▸ Exercises to complete:
A. Answer these questions using the text about sanitation workers in the coronavirus pandemic:
(i) To what level could the unemployment rate soar?
(ii) Who was the second reported coronavirus-related death in North Carolina?
(iii) For how long has Charlen Parker worked as a sanitation worker?
B. Write a continuation of the text about sanitation workers in the coronavirus pandemic, starting after its final sentence.
*** Opening Selected text ***
The coronavirus pandemic is ravaging our country, manifesting both as a health crisis and a jobs crisis. While the unemployment rate could soar to 30%, many workers whose industries are generally ignored or disrespected have been deemed essential, and have been putting themselves in harm’s way to keep our society functioning.
No role is more critical than that of sanitation workers, who, in times of normalcy, keep cities and towns healthy, clean and safe. They have one of the most important—and most dangerous—jobs in our country, and yet are routinely belittled. But now, in the midst of a global pandemic, we need them more than ever: Their work is critical in containing COVID-19.
While many of us self-isolate at home, sanitation workers are on the front lines, picking up our garbage and potentially exposing themselves to the virus. Sanitation workers in North Carolina, many of whom are members of United Electrical, Radio and Machine Workers of America (UE) Local 150, have been organizing to protect themselves and their families from coronavirus. Unfortunately, the second reported coronavirus-related death in the state was of a Raleigh sanitation worker, Adrian Grubbs. Raleigh City Workers Union, a chapter of the North Carolina Public Service Workers Union, UE Local 150, has put forward a set of 10 demands, including immediate coronavirus tests for all Solid Waste Services workers, proper personal protective equipment, adequate hazard pay, and the ability to immediately meet and confer with the City Manager.
In These Times spoke with Charlen Parker, President of Raleigh City Workers Union. Parker hails from Clinton, North Carolina and has been a sanitation worker for nearly 16 years. He is the president of the Raleigh City Workers Union.
*** Closing Selected text ***
*** Opening Dataset content ***
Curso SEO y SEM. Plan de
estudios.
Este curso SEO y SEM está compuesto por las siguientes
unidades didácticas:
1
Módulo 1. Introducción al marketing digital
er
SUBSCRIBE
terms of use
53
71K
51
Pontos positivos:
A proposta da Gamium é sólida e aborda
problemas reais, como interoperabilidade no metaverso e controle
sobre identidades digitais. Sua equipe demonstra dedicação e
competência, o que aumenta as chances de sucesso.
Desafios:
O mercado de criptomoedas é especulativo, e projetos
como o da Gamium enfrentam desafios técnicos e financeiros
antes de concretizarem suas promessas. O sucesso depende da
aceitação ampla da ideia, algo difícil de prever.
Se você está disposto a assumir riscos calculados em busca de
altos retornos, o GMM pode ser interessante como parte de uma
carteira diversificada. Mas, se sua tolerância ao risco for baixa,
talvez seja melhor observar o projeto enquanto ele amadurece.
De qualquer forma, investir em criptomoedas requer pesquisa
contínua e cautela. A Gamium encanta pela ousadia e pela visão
*** Closing Dataset content ***
*** Opening Dataset content ***
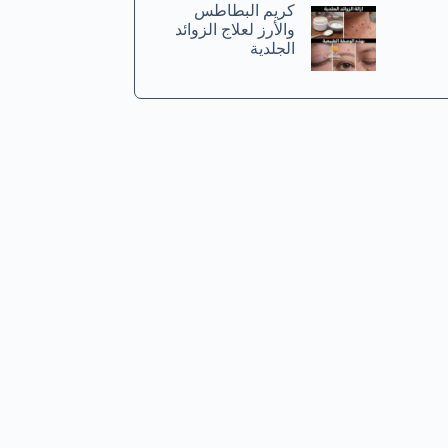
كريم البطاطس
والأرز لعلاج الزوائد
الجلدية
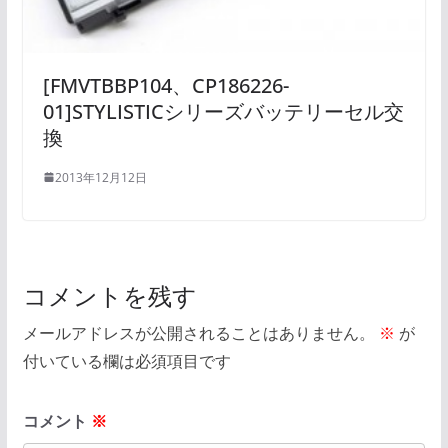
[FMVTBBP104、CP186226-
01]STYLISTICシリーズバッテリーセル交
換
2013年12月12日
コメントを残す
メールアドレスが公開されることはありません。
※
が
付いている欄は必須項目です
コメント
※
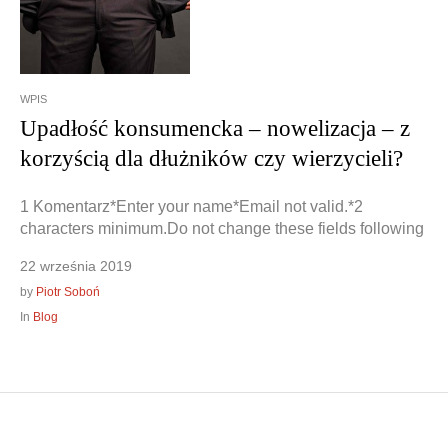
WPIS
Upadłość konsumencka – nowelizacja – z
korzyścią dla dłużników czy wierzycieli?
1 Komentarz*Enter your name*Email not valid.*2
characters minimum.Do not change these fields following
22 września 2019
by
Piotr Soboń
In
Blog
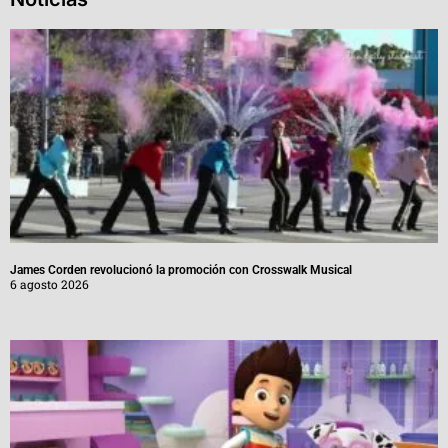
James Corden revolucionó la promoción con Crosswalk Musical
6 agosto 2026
*** Closing Dataset content ***
▸ Answers below:
A.
(i) The unemployment rate could soar to 30%.
(ii) Adrian Grubbs, a Raleigh sanitation worker.
(iii) Nearly 16 years.

B.
Mindy Isser: I am so sorry about what happened to Adrian. How are you all holding up and dealing with his passing?
Charlen Parker: To a lot of us, it’s still surreal because just about everyone knew him. We saw him just about every day when we came into work. We expected it to be like a regular work week. But then we came in and first they had a meeting where we found out he had it, and then the next day we started hearing little reports that he didn’t make it. It’s a hard pill to swallow when it’s someone that you’re used to seeing and being right there with. We hear about the coronavirus and see it on the news and everything, but a lot of people feel like it doesn’t affect them until it’s right there in your face. Hearts and prayers go out to his family, it’s been very difficult.
Mindy: It sounds like you didn’t hear that he was sick until right before he passed away.
Charlen: Yes, we had a meeting on Tuesday morning as we clocked in, and then they had us divided in groups. Our director told us that Adrian Grubbs had contracted it and that he had permission from the family to let us know about his condition. He made his statement, and we walked out and some of us talked amongst ourselves. We sent him our prayers and hoped that he was gonna be alright and that hopefully in a few weeks that we’d be able to see him. That was Tuesday. Wednesday we came into work and everybody was doing their route, and we can leave whenever we get done to keep us from being on top of each other. I was leaving and walking to the parking lot, and I got a phone call from another employee who told me that he heard that Grubbs didn’t make it, that he had passed. He had heard it from two other co-workers and I was like, okay, you know how people spread rumors and whatnot and sometimes their information is not factual. So I said, I hadn’t heard anything official, so maybe it’s just that they’re running off at the mouth and don’t have the right information. And then we came into work on Thursday morning and there’s another meeting where it’s confirmed that he had passed away.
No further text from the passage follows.